_WRITTEN REQUEST_
Rewrite the data below, replacing every "Transcribe" with "Write out" and keeping everything else unchanged. Leave the pictures out of your answer.

——————————

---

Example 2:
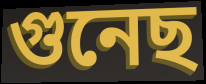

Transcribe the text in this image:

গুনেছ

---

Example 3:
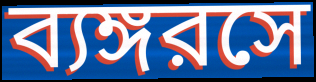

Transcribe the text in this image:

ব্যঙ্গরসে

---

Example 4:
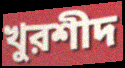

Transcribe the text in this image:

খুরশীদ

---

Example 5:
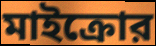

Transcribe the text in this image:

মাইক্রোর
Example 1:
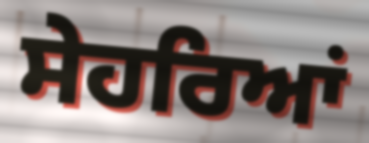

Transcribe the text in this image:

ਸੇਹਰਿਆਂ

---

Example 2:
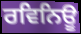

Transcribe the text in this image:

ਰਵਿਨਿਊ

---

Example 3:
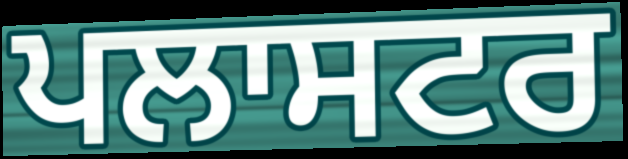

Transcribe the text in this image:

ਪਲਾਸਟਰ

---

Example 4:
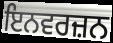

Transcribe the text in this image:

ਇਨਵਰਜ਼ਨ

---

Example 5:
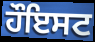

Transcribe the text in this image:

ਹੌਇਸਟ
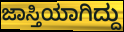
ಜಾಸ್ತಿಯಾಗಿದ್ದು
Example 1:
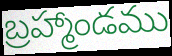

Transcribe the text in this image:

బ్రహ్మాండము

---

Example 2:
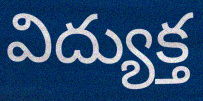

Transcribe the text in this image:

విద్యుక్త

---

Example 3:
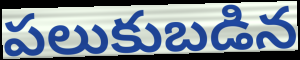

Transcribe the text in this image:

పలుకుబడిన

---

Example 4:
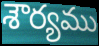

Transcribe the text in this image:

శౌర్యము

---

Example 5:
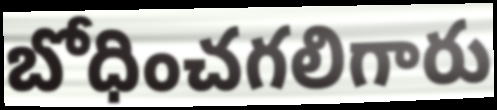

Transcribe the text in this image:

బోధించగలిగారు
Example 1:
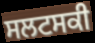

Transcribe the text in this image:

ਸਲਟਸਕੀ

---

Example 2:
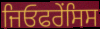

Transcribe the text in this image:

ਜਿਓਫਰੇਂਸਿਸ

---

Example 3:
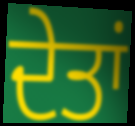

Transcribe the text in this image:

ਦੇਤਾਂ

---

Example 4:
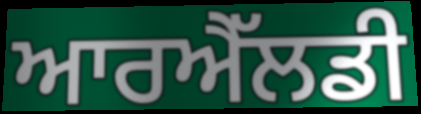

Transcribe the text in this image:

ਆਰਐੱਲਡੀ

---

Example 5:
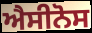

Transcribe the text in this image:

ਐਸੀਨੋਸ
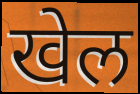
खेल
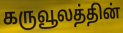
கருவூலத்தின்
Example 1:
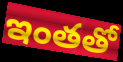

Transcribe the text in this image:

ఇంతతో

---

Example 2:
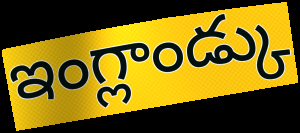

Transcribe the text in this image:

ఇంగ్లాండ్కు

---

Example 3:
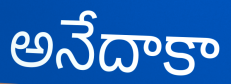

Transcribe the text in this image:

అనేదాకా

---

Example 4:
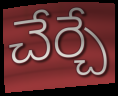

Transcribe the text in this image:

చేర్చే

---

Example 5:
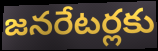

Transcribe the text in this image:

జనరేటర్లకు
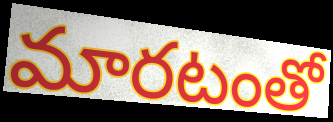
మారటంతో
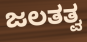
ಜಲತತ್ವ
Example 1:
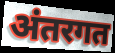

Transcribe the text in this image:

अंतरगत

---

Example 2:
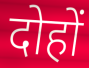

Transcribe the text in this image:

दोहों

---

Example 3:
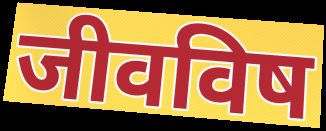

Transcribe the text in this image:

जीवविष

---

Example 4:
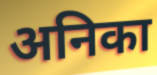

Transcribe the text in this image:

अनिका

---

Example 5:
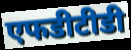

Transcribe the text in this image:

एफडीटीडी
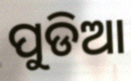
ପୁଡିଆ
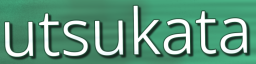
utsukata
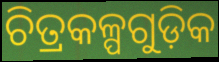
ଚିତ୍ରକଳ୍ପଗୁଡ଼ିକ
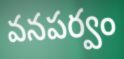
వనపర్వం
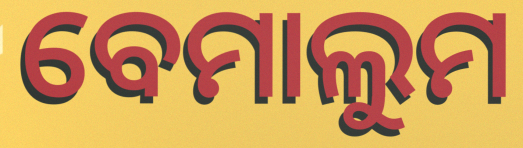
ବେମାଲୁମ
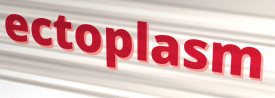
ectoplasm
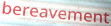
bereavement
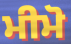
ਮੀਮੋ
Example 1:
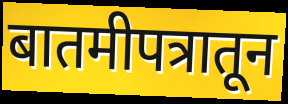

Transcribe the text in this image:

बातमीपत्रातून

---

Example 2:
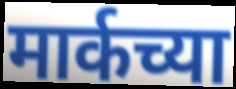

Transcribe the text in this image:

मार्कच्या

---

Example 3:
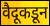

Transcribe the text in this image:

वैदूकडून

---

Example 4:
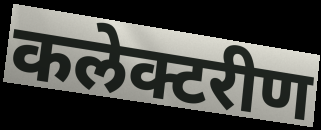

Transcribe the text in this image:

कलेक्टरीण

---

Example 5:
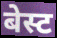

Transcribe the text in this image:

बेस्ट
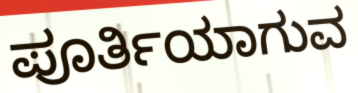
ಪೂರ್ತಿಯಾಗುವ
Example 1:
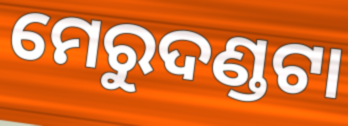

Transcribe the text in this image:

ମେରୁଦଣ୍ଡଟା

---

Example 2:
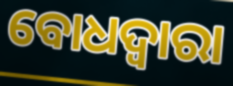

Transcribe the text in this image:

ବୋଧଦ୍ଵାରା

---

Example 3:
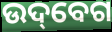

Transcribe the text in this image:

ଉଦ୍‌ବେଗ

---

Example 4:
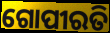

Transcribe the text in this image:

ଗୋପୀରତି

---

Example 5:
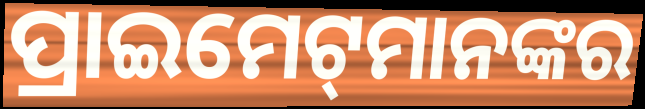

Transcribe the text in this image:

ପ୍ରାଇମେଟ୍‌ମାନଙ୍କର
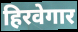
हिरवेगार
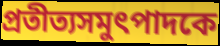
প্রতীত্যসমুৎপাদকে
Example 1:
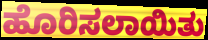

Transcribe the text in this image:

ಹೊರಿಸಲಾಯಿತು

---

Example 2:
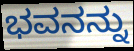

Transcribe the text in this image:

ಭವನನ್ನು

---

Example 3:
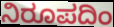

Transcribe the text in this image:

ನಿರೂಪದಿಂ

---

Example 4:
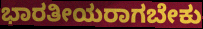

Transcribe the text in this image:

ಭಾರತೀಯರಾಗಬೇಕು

——————————

_OUTPUT_
---

Example 2:

Write out the text in this image:

গুনেছ

---

Example 3:

Write out the text in this image:

ব্যঙ্গরসে

---

Example 4:

Write out the text in this image:

খুরশীদ

---

Example 5:

Write out the text in this image:

মাইক্রোর
Example 1:

Write out the text in this image:

ਸੇਹਰਿਆਂ

---

Example 2:

Write out the text in this image:

ਰਵਿਨਿਊ

---

Example 3:

Write out the text in this image:

ਪਲਾਸਟਰ

---

Example 4:

Write out the text in this image:

ਇਨਵਰਜ਼ਨ

---

Example 5:

Write out the text in this image:

ਹੌਇਸਟ
ಜಾಸ್ತಿಯಾಗಿದ್ದು
Example 1:

Write out the text in this image:

బ్రహ్మాండము

---

Example 2:

Write out the text in this image:

విద్యుక్త

---

Example 3:

Write out the text in this image:

పలుకుబడిన

---

Example 4:

Write out the text in this image:

శౌర్యము

---

Example 5:

Write out the text in this image:

బోధించగలిగారు
Example 1:

Write out the text in this image:

ਸਲਟਸਕੀ

---

Example 2:

Write out the text in this image:

ਜਿਓਫਰੇਂਸਿਸ

---

Example 3:

Write out the text in this image:

ਦੇਤਾਂ

---

Example 4:

Write out the text in this image:

ਆਰਐੱਲਡੀ

---

Example 5:

Write out the text in this image:

ਐਸੀਨੋਸ
खेल
கருவூலத்தின்
Example 1:

Write out the text in this image:

ఇంతతో

---

Example 2:

Write out the text in this image:

ఇంగ్లాండ్కు

---

Example 3:

Write out the text in this image:

అనేదాకా

---

Example 4:

Write out the text in this image:

చేర్చే

---

Example 5:

Write out the text in this image:

జనరేటర్లకు
మారటంతో
ಜಲತತ್ವ
Example 1:

Write out the text in this image:

अंतरगत

---

Example 2:

Write out the text in this image:

दोहों

---

Example 3:

Write out the text in this image:

जीवविष

---

Example 4:

Write out the text in this image:

अनिका

---

Example 5:

Write out the text in this image:

एफडीटीडी
ପୁଡିଆ
utsukata
ଚିତ୍ରକଳ୍ପଗୁଡ଼ିକ
వనపర్వం
ବେମାଲୁମ
ectoplasm
bereavement
ਮੀਮੋ
Example 1:

Write out the text in this image:

बातमीपत्रातून

---

Example 2:

Write out the text in this image:

मार्कच्या

---

Example 3:

Write out the text in this image:

वैदूकडून

---

Example 4:

Write out the text in this image:

कलेक्टरीण

---

Example 5:

Write out the text in this image:

बेस्ट
ಪೂರ್ತಿಯಾಗುವ
Example 1:

Write out the text in this image:

ମେରୁଦଣ୍ଡଟା

---

Example 2:

Write out the text in this image:

ବୋଧଦ୍ଵାରା

---

Example 3:

Write out the text in this image:

ଉଦ୍‌ବେଗ

---

Example 4:

Write out the text in this image:

ଗୋପୀରତି

---

Example 5:

Write out the text in this image:

ପ୍ରାଇମେଟ୍‌ମାନଙ୍କର
हिरवेगार
প্রতীত্যসমুৎপাদকে
Example 1:

Write out the text in this image:

ಹೊರಿಸಲಾಯಿತು

---

Example 2:

Write out the text in this image:

ಭವನನ್ನು

---

Example 3:

Write out the text in this image:

ನಿರೂಪದಿಂ

---

Example 4:

Write out the text in this image:

ಭಾರತೀಯರಾಗಬೇಕು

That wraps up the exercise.